» **List of tasks**
- a) Please translate this sentence from the Angelina Jolie interview into Spanish: "I’ve always married artists, and so they’re always very talkative and an expressive bunch."
- b) In the Angelina Jolie interview, what is the name of the character Jolie plays in The Good Shepherd?
- c) Write what comes next in the Angelina Jolie interview, starting after its final sentence.

» **Text block**
*** Begin section ***

FILM INTERVIEW: ANGELINA JOLIE (PART 1)

Spycraft, Lovecraft and More in Robert De Niro's 'The Good Shepherd'

Set amid the recriminations in the US intelligence agencies after the failure of the disasterous Bay of Pigs invasion, The Good Shepherd centers on a fictionalised version of a founding member of the C.I.A. (but based on real-life spycraft legends James Anderton and Richard Bissell. Directed by Robert De Niro and featuring an all-star cast (Matt Damon, Alec Baldwin, William Hurt and Joe Pesci - in his first on-screen appearance for 6 years), the tale keys on the performance of Angelina Jolie as Margaret "Clover" Russell Wilson, the wife of the confilicted main character. Buzzine's Emmanuel Itier recently sat down with Ms. Jolie in New York to talk about commitment, vulnerability and the challenges of 'normal' relationships... (and also about some of Angelina's upcoming projects, including a biopic about Marianne Pearl and the possible Sin City sequel)...

 

Angelina Jolie in The Good Shepherd on Buzzine.comEmmanuel Itier: How does being a mom in real life inform a character like this one?

 

Angelina Jolie: That was the one thing that kept me grounded to her and connected to her, because there was so much about her that I didn’t identify with, but her love and her commitment to her son, and certainly having lost her own family to this world of the CIA, and now her husband and then the fear that her son would get involved in this kind of dangerous, silent world and that becoming a reality, and how that would feel… so that scene, in particular, where I was fighting for him was very personal.

 

EI: Can you imagine sitting back and not saying something, if it was your own child?

 

AJ: No, but I couldn’t… I mean, so much of that film, for me, was a study in that kind of restraint, because I live at a time–we all do–where, as a woman, I can say, “I’m leaving. I’m getting a divorce. You tell me what’s going on.” Or even speaking in a manner that’s much harsher without it being the ugliest thing in the world, she had to maintain a certain kind of composure, a quiet decency, and just settle into that life. It was typical of that time, and then the CIA–the idea of getting out was just impossible as a woman. So it was very hard because everything instinctually in me was... [the opposite].

 

EI: How hard was it to play the unloved wife?

 

AJ: Well, I do have two divorces behind me... but I’m still good friends with them and so it’s still okay. I guess it was actually easier to play that stuff when you do have a balanced home. I think that if I did have alcoholism in my personal life, my mother or someone close to me–if I did have that experience, it might’ve been much more uncomfortable to get in there… and then that kind of relationship with a man too, I’ve never had that in my life. I’ve always married artists, and so they’re always very talkative and an expressive bunch. So it was just bizarre, but I think that was kind of a part of the character that was interesting. She did feel lost, and she did feel trapped and confused, and so I did as well.

*** End section ***

» **Exercise data**

*** Begin section ***

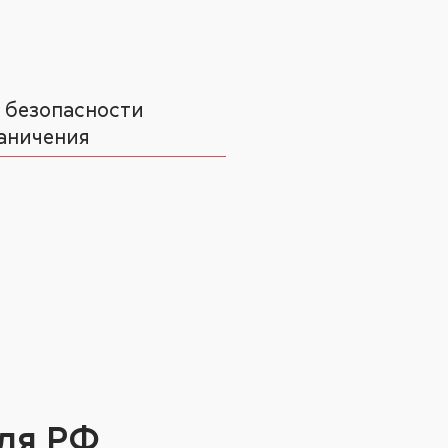
 безопасности
аничения
ля РФ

*** End section ***

» **List of answers**
- a) Siempre me he casado con artistas, y por eso siempre son muy habladores y un grupo expresivo.

- b) Margaret "Clover" Russell Wilson.

- c)
 

EI: You’re such a strong personality: What was it about this character that attracted you?

 

AJ: I do see her, in the end, as being as strong as a woman could be at that time, but I did like that there were many things about her that were broken, and often I don’t get to play that part. That’s why I think it took a while for Bob [De Niro] to be able to decide that I should play that part, because she is more subservient, she’s more vulnerable–she is very broken. As an actress, it was a great challenge, and as a woman, as much as I do feel strong about certain things in my life, there are pieces of me that are broken.

 

EI: Do you think Robert wanted someone that could identify with that type of broken person?

 

AJ: I think that he needed to understand that I really knew her and my intentions for how I wanted to play her were accurate. I mean, he is very specific and he is very attentive to every detail of this film. He’s aware of it all and cares about it all, so I think that I’m a very modern woman and I’m thought of in a very modern way, and she is kind of a… even in the beginning, she’s very silly and light in a way that I usually don’t portray either. So there was a lot about her that he obviously couldn’t see that I was capable of doing. So I think that he had to know that I understood her. So we talked about it a lot to make sure that I did.

 

EI: He told me that he felt you connected with her.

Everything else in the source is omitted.